13 ноября
Пасмурные дни. Я немного оскандалился: съел в Кремле кусочек языка, не очень, видимо, свежего, и у меня случилась обычная моя гастрономическая история, в довольно слабой форме, что касается самого припадка, но несколько более упорная в смысле расстройства желудка, которое у меня обычно в два-три дня проходит автоматически, а тут уже пять дней не прекращается, несмотря (а может быть, благодаря) на лечение. Так как я в момент заболевания находился на обследовании в Кремлевской комиссии[444], то мне предложили лечь на обследование в Кремлевскую больницу (это на Воздвиженке, близ угла Моховой), где я сейчас и пишу это письмо[445]. Лежу я здесь (вернее, сижу) уже третий день, ни черта не делаю, начинаю хорошо питаться, в меру восстановления желудка, подвергаюсь всяким анализам и обследованиям, уклоняясь упорно от более трудных, как, например, рентгеновский просмотр желудка или анализ желудочного сока. Лечиться здесь я ведь все равно не буду (особенно после того, когда на Фрунзе наши эскулапы так блестяще демонстрировали свое головотяпство[446]), а за границей врачи здешним анализам все равно не поверят. Ничего у меня найти не могут: сердце увеличено всего на два см, что при моем возрасте давно ниже нормы, аорта мало расширена, склероз небольшой, печень никаких болезненных явлений не показывает, селезенка увеличена, но не болезненна, моча нормальная etc.

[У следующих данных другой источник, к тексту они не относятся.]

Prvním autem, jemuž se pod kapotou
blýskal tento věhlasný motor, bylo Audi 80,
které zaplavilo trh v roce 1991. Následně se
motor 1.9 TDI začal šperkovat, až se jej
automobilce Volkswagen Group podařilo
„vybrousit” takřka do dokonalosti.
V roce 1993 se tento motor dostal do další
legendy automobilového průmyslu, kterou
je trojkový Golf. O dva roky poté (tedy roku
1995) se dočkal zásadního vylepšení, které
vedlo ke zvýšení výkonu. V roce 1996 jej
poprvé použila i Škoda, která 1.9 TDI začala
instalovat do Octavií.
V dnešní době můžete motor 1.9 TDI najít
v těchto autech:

Единственное — это малокровие и недостаток гемоглобина и красных шариков[447]. Это, очевидно, результат того, что я почти не бываю на воздухе и солнце, и вывод отсюда, конечно, — необходимость перемены режима, поближе к природе.
Похитрее вопрос, как это сделать. Во всяком случае, никакой болезни клиническое обследование у меня не находит. В дальнейшем предстоит мудреная задача комбинировать врачебные предписания насчет отдыха — с необходимостью скорейшей поездки в Лондон и с участием в построении нового объединенного Наркомторга. Получил я письмо от Гринфельда, Смирновой и Чернышева. Первых двух я постараюсь взять в Лондон немедленно по своем туда приезде. Чернышев же там, конечно, совершенно не нужен, и ему, по-моему, надо собираться восвояси. При случае, Любонаша, передай им это, самому мне писать некогда.
В Париж я думаю на два-три дня заехать, по-моему, не следует уезжать, не попрощавшись. Может быть, еще придется когда-нибудь иметь дела с французами.
Ну, пока до свидания, мои милые и дорогие. Спасибо за ваши письма: я был очень им рад, особенно — хорошему, доброму тону. Уж потерпите, мои любимые, теперь недолго, я думаю, осталось ждать, и скоро мы заживаем опять все вместе. Обучайте меня английскому языку и верховой езде.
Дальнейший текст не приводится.